Vorliegender Text:
+++++
4 min 27. Sep 2023 Freizeit

Engagement älterer Menschen in der Nachbarschaftshilfe

Die organisierte, formelle Nachbarschaftshilfe vermittelt freiwillig Helfende mit Menschen, die Unterstützung suchen. Tania Berchtold ist seit zehn Jahren Vermittlerin der Nachbarschaftshilfe in Zürcher Stadtkreis 6 und berichtet hier über ihre Erfahrungen.

Von Tania Berchtold

Praktische Nachbarschaftshilfe beim Einkaufen

Glücklich ist, wer in der Nachbarschaft Personen kennt, die bei Bedarf zu Hilfe kommen können. Diese spontane, informelle Hilfe steht aber nicht immer oder nur sehr begrenzt zur Verfügung. Hier springt die organisierte, formelle Nachbarschaftshilfe ein.

Die formelle Nachbarschaftshilfe (NBH) ist eine niederschwellige Art, um Unterstützung zu bitten, was vielen Menschen – und besonders der älteren Generation – schwerfällt. Nebst sporadischen und einmaligen Anfragen und Einsätzen entstehen Beziehungen bei den regelmässigen Besuchen, weil immer die:der gleiche Freiwillige kommt. Diese Konstanz wird von beiden Seiten sehr geschätzt. Nicht selten wird mir nach Jahren berichtet, dass dies eigentlich keine «Einsätze» mehr seien, sondern freundschaftliche Kontakte. Dank der NBH werden auch Angehörige entlastet und es ist eine Ergänzung zu bezahlten Diensten.
+++++
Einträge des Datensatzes
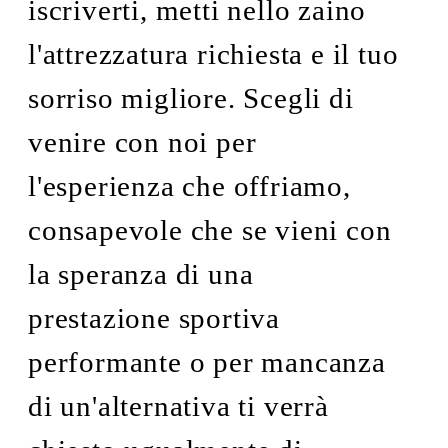
iscriverti, metti nello zaino
l'attrezzatura richiesta e il tuo
sorriso migliore. Scegli di
venire con noi per
l'esperienza che offriamo,
consapevole che se vieni con
la speranza di una
prestazione sportiva
performante o per mancanza
di un'alternativa ti verrà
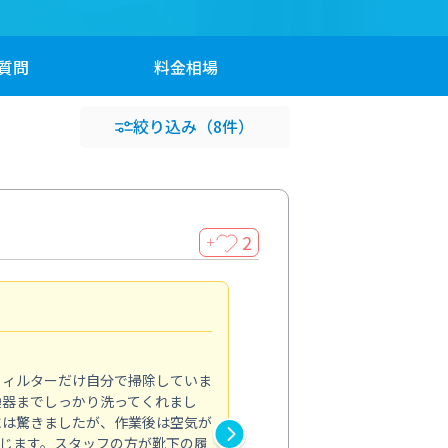
質問
料金
相場
絞り込み
（8件）
2
＋
浴室が明るく
5.0
フィルターだけ自分で掃除していま
掃除しても取れなかったカビや
換器までしっかり洗ってくれまし
がプロ。浴室が明るく感じるほ
には驚きましたが、作業後は空気が
の説明も丁寧で安心できました
じます。スタッフの方が靴下の履
と気分も全然違います。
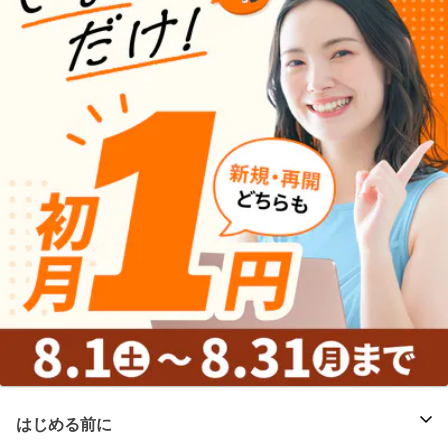
はじめる前に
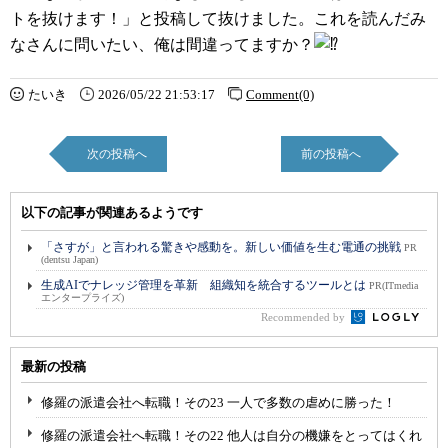
トを抜けます！」と投稿して抜けました。これを読んだみ
なさんに問いたい、俺は間違ってますか？
たいき
2026/05/22 21:53:17
Comment(0)
次の投稿へ
前の投稿へ
以下の記事が関連あるようです
「さすが」と言われる驚きや感動を。新しい価値を生む電通の挑戦
PR
(dentsu Japan)
生成AIでナレッジ管理を革新 組織知を統合するツールとは
PR(ITmedia
エンタープライズ)
Recommended by
最新の投稿
修羅の派遣会社へ転職！その23 一人で多数の虐めに勝った！
修羅の派遣会社へ転職！その22 他人は自分の機嫌をとってはくれ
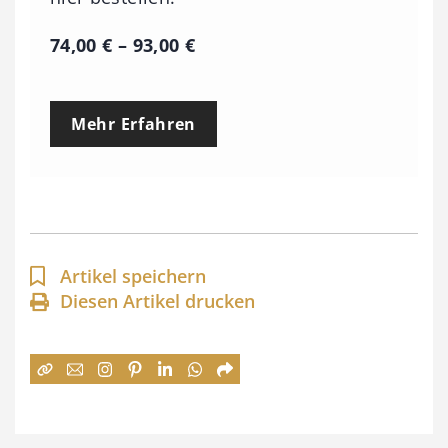
P
74,00
€
–
93,00
€
r
e
Mehr Erfahren
i
s
s
p
a
Artikel speichern
n
Diesen Artikel drucken
n
e
:
7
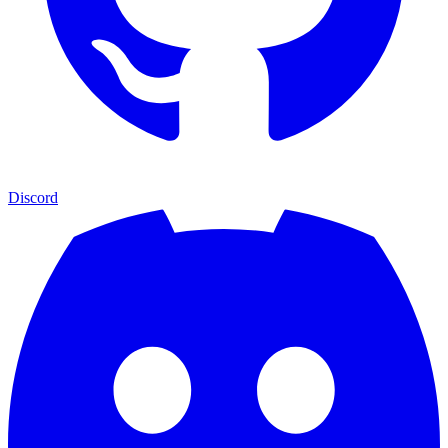
Discord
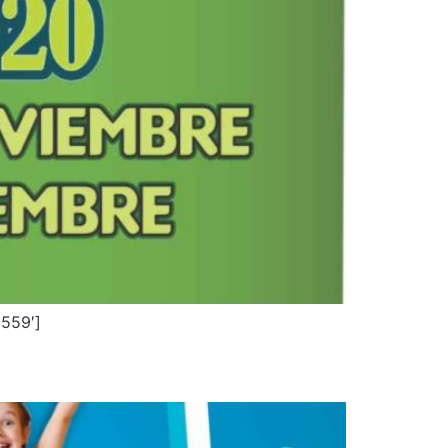
559′]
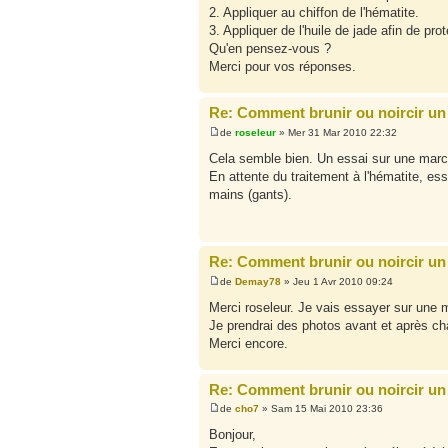
2. Appliquer au chiffon de l'hématite.
3. Appliquer de l'huile de jade afin de proté
Qu'en pensez-vous ?
Merci pour vos réponses.
Re: Comment brunir ou noircir un 
de
roseleur
» Mer 31 Mar 2010 22:32
Cela semble bien. Un essai sur une marche
En attente du traitement à l'hématite, es
mains (gants).
Re: Comment brunir ou noircir un 
de
Demay78
» Jeu 1 Avr 2010 09:24
Merci roseleur. Je vais essayer sur une 
Je prendrai des photos avant et après ch
Merci encore.
Re: Comment brunir ou noircir un 
de
cho7
» Sam 15 Mai 2010 23:36
Bonjour,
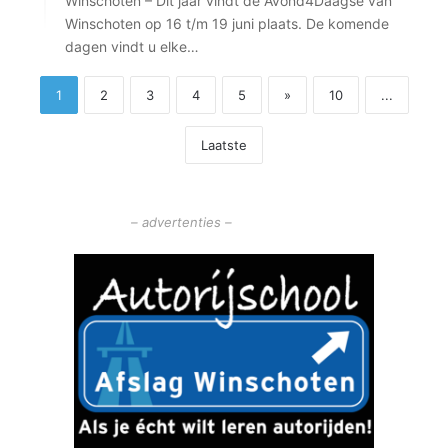
Winschoten – Dit jaar vindt de Avond4Daagse van
Winschoten op 16 t/m 19 juni plaats. De komende
dagen vindt u elke…
1
2
3
4
5
»
10
...
Laatste
– advertenties –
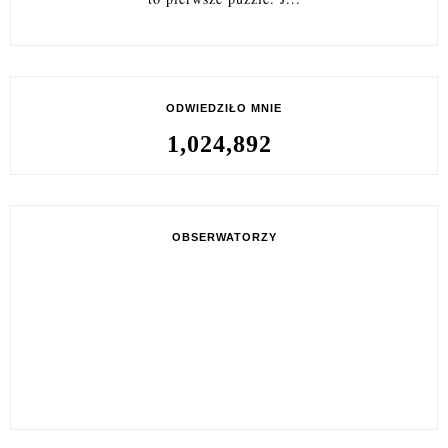
ODWIEDZIŁO MNIE
1,024,892
OBSERWATORZY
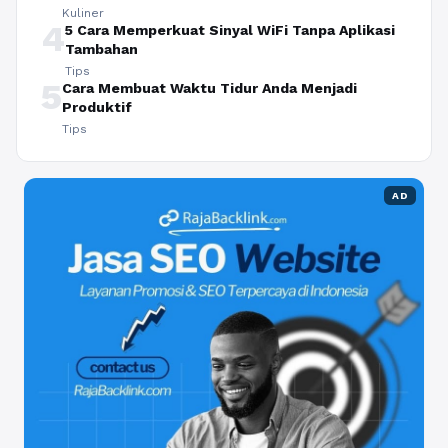
Kuliner
4
5 Cara Memperkuat Sinyal WiFi Tanpa Aplikasi
Tambahan
Tips
5
Cara Membuat Waktu Tidur Anda Menjadi
Produktif
Tips
AD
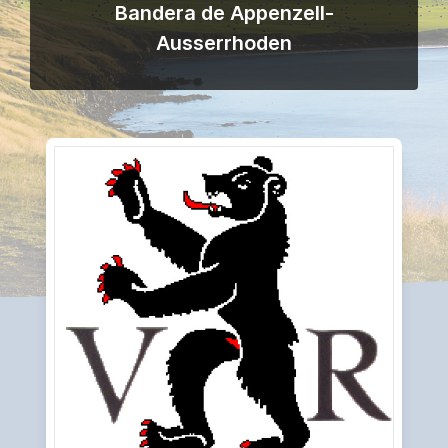
Bandera de Appenzell-
Ausserrhoden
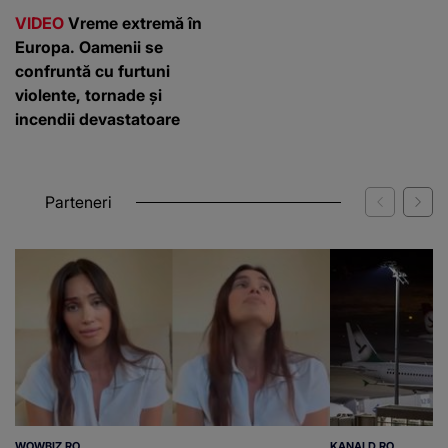
VIDEO
Vreme extremă în
Europa. Oamenii se
confruntă cu furtuni
violente, tornade și
incendii devastatoare
Parteneri
WOWBIZ.RO
KANALD.RO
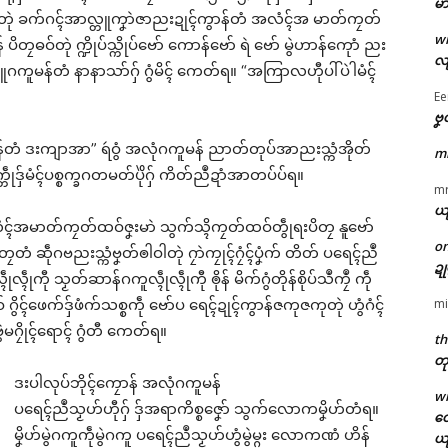
မာ
တ်တုဲ ခက်ဂၚ်အာလ္တူကၞာဲဇာညးဍုၚ်ကွာန်တံ အလံၚ်အ မာတ်ကၠတ်
w
ၠဓဝ်တုဲ က္ဍိုပ်သ္ကိုပ်ဗော် ကောန်ဗော် ရဲ ဗော် မွဲဟာန်ကေုာံ ညး
လျ
် လ္တူဂကူမန်တံ နာနာသာ်ဂှ် ဂွံမိၚ် ကေတ်ရ။ “အကြာလဟီုပါ်ပဲါမံၚ်
Ee
ဗၞ
ကူ မန်တံ ဒးကျာအာ” ရဴဝွံ အလုံဂကူမန် ညာတ်တုပ်အာညးသ္ကံအိုတ်
m
ဒှ်မံၚ်ပစ္စက္ခဂတမတ်ပိုဲဂှ် ကိတ်ညဳဍာံအာတပ်ပ်ရ။
m
ယ
် အလံၚ်အမာတ်ကၠတ်ထဝ်ဇၞးမာဲ သွက်သ္ၚိကၠတ်ထဝ်တွဵုရးပိတၠ နူဗော်
o
ၠတံ ဆဵုဂဗညးသ္ကံဗၞတ်ၜါဝါတုဲ ဂၠာဲကၠုၚ်ဂၠံၚ်ပၞံက် တိတ် ပရေၚ်ညဳ
ဍ
ုကီု သၟတ်ဆာန်ဂကူလ္ၚဵုလ္ၚဵုကီု ၜိုန် မိက်ဂွံတိုန်စိုပ်သဳကၠဳ ကဵု
mi
ဂွိၚ်ဖေက်ဒှ်ဖံက်သစ္စကဵု ဗော်ပ ရေၚ်ဍုၚ်ကွာန်ဇကုဇကုတုဲ ဟွံဂံၚ်
ွဲမဂၠိုၚ်ရောၚ် ဂွံတီ ကေတ်ရ။
th
တု
ဒးပါလုပ်ဘိုၚ်ကၠောန် အလုံဂကူမန်
w
ပရေၚ်ညဳသၟဟ်ဟီုဂှ် ဒှ်အရာကိစ္စဇၞော် သွက်လောကမၞိဟ်တံရ။
တေ
မၞိဟ်မွဲဂကူကဵုမွဲဂကူ ပရေၚ်ညဳသၟဟ်ဟွံမွဲမ္ဂး လောကဏံ ဟိန်
ယ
+++++
Aufgaben:
1. Seit wie vielen Jahren vermittelt Tania Berchtold laut dem Text über Nachbarschaftshilfe in Zürcher Stadtkreis 6?
2. Knüpfe an den Text über Nachbarschaftshilfe an und schreibe ihn nach seinem letzten Satz weiter.
Die Einträge haben mit dem Text über Nachbarschaftshilfe nichts zu tun.

Die Antworten:
1. Seit zehn Jahren.

2.
In der formellen NBH vermitteln Vermittler:innen die Einsätze. Darüber hinaus stehen sie auch als Ansprechperson bei Missverständnissen, verändernden Umständen und als Vernetzungs-Drehscheibe zu weiteren Unterstützungsangeboten wie Spitex, Pro Senectute, Fahrdienste, Beratungsstellen zur Verfügung. In der Stadt Zürich gibt es mittlerweile 14 quartierbezogene NBHs, welche miteinander vernetzt sind. Auf der Website www.nachbarschaftshilfe.ch findet man auch weitere Nachbarschaftshilfen ausserhalb der Stadt Zürich.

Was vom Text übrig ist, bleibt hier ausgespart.